As distribution grew through the 1980s, warehouse efficiency became a key element in competitive success. In the 1990s, added focus came to other areas of the business, including sales and marketing and significant investments in technologies. Along with being an important conduit for new product information, distributors created a number of value-added services for operator customers from menu planning and food-safety programs to trend and market information and business analysis. Foodservice Distributors have become, in many cases, a true partner to their customers in helping them meet consumer needs and in staying profitable.
The foodservice industry touches the lives of every consumer and foodservice distributors are critical partners in making “food away from home” possible. Whether you’re a student at an elementary school or a grandmother in a retirement community, whether you’re with your family enjoying pasta at a “Mom & Pop” Italian restaurant or with a business group enjoying Black Angus beef at a steakhouse chain, the meal you ate away from home was made possible, in part, by a foodservice distributor.
A Snapshot of Today’s Foodservice Distribution Industry
(source for distributor metrics: Technomic, Inc.)
Annual Distribution Industry Sales (U.S. 2007): $244 billion
Average Gross Profit: 17%
Average Net Profit: 1.8%
Types of Distributors:
- Broadline (carrying a wide variety of food and smaller variety of nonfood products);
- Systems (serving large fast-food chains with more frequent deliveries of fewer SKUs);
- Specialty (focusing on a product category, such as seafood or produce, or a customer segment, such as healthcare);
- Other (warehouse club stores, etc.)
Share of Sales by Distributor Type:
- Broadline, $140 billion or 57%;
- Specialists, $44 billion or 18%;
- Other, $60 billion or 25%.
Customer Segments Served:
- Limited service restaurants
- Full service restaurants
- Bars and taverns
- Retail hosts (supermarkets, c-stores)
- Travel and leisure (recreation, lodging, airlines)
- Business and industry
- Education
- Healthcare
- Other (military, corrections, vending)
Share of Sales by Company: Foodservice distribution is highly fragmented. The largest company, Sysco Corporation, holds a 15 percent market share. The top 36 companies, which industry analyst Technomic Inc. calls the Power Distributors, hold a 36 percent share. There are more than 3,000 foodservice distributors.
Technology: Operations and transportation are supported by highly sophisticated technology. Examples include voice-activated picking of products in the warehouse, computerized routing of transportation fleets, and monitoring systems for warehouses and trucks that are separated into temperature specific areas to preserve the safety and quality of foods.

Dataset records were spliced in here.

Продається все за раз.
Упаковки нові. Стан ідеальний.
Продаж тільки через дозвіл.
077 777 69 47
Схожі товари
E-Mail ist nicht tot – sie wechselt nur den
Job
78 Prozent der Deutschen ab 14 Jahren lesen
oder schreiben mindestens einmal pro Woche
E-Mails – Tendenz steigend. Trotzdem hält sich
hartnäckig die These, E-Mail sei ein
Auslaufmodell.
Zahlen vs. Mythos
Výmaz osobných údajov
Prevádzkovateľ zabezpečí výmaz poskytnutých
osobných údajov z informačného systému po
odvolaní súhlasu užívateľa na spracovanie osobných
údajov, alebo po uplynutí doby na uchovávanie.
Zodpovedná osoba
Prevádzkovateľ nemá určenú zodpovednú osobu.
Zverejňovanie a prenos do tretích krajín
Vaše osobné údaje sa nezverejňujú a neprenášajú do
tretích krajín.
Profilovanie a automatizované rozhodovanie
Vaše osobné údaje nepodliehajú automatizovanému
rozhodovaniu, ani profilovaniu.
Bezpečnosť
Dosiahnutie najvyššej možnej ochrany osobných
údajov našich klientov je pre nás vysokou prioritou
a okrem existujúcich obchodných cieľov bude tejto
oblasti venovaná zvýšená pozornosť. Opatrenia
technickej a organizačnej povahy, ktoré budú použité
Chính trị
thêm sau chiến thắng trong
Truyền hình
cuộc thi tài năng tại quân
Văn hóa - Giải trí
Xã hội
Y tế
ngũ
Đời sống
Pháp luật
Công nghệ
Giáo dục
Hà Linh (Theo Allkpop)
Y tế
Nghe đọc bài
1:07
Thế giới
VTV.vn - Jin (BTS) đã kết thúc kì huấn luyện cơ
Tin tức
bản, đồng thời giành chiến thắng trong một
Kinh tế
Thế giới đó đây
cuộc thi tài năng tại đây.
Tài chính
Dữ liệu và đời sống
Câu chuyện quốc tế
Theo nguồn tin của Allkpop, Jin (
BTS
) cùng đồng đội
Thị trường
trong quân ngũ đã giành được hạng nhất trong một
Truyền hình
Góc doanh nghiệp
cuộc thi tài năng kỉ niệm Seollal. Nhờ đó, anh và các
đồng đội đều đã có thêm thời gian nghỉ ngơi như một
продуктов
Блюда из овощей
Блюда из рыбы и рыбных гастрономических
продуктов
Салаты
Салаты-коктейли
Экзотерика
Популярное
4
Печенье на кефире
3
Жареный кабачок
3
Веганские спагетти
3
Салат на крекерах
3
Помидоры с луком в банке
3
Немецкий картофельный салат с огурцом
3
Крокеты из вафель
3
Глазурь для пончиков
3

Sales Force: Distributor sales representatives (DSRs) have evolved over the years from order takers to true consultants to their customers. They receive sophisticated training that allows them to help their customers succeed, providing access to distributor value-added services ranging from menu analysis to waitstaff training.
* The “Institutional Food Distributors of America” began as part of the U.S. Wholesale Grocers Association. In 1969, that association merged with the National American Wholesale Grocers Association, and IFDA (renamed International Foodservice Distributors Association) retained its separate identity as well as a distinct Board of Directors. When a decision was made by the retail food distributor membership to merge with another retail focused association in 2002, IFDA’s Board of Directors made the decision that IFDA would be established as a freestanding trade organization, which took place on January 1, 2003. The group is located in the Washington, D.C. region and provides research, education, industry forums, and government relations.